Berlinspiriert Film: Kiezkieken – das Berliner Kurzfilmfestival ist zurück‏!

 

Berlinspiriert Film: Kiezkieken – das Berliner Kurzfilmfestival ist  zurück‏!

Wir sind bekannt für wirre Gefühlsausbrüche und wahrscheinlich noch bekannter für die darauffolgenden schriftlichen Ausführungen. So traut man uns sicher auch zu, dass wir genau diesen Tag (den ersten April – höhöhö) dazu nutzen, um euch ordentlich aufs Korn zu nehmen. Normalerweise würden wir diese Gelegenheit natürlich niemals ungenutzt verstreichen lassen, aber da dieses Jahr generell nicht besonders spaßig angefangen hat und wir ja sonst schon auf jeden fahrenden Zug aufspringen, wollen wir euch heute mit einer GROßARTIGEN Nachricht versorgen, die noch dazu nicht nur GROßARTIG, SONDERN AUCH WAHR UND KEIN APRILSCHERZ ist:

Kiezkieken – das Berliner Kurzfilmfestival ist  zurück‏!

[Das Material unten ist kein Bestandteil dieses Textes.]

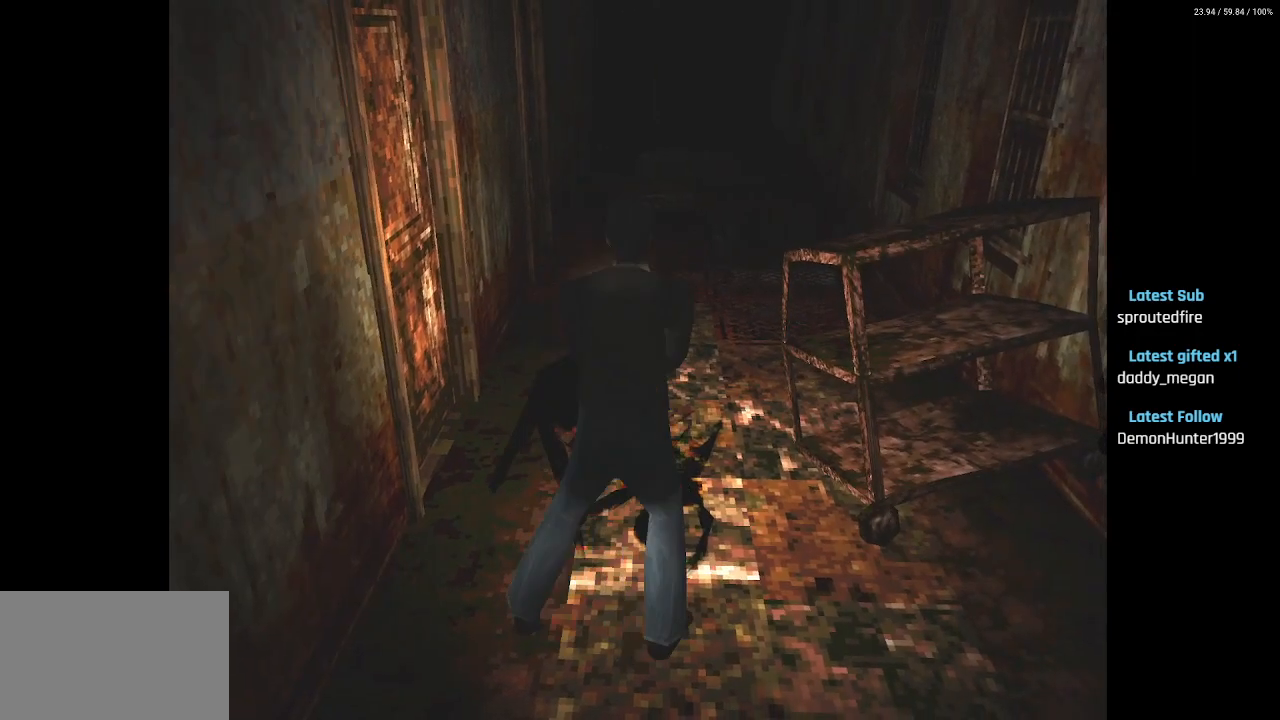
{"buttons": ["CROSS", "R2"], "left_stick": "center", "right_stick": "center", "events": [[233, "DPAD_LEFT", "down"], [300, "DPAD_LEFT", "up"]]}
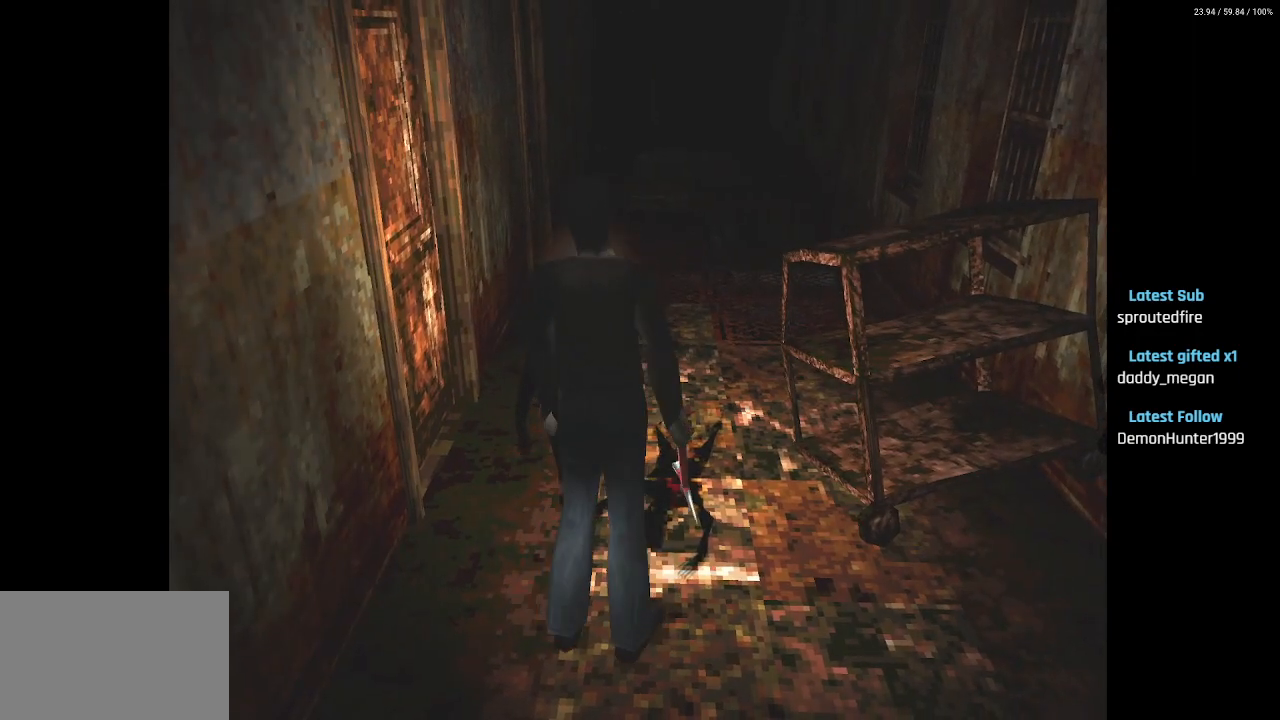
{"buttons": ["CROSS", "R2"], "left_stick": "center", "right_stick": "center", "events": [[117, "CROSS", "up"], [217, "CROSS", "down"]]}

Bereits vor 3 Jahren kannten wir das (unserer Meinung nach) tollste Kurzfilmfestival der Muddastadt und haben euch zum Mitstaunen und Mitschauen eingeladen. Deshalb freuen wir uns heute umso mehr über das Comeback von Kiezkieken, dass wir es fast gar nicht in Worte fassen können – wir probieren es aber trotzdem!

kiezkieken gibt es schon länger, seit 2009, um genau zu sein.Bestehend aus Kultur-, SozialwissenschaftlerInnen, EthnologInnen, KünstlerInnen, Filmschaffenden und BürgerInnen Berlins, die sich ehrenamtlich für die kulturelle Vielfalt in dem gemeinnützigen Verein kiezkieken e.V. engagieren. Das Berliner Kurzfilmfestival hat bisher die lokalen Orte Kottbusser Tor, Sonnenallee und das Gebiet um das Projekt Mediaspree sowie die Stadtteile Prenzlauer Berg, Wedding und Marzahn thematisiert.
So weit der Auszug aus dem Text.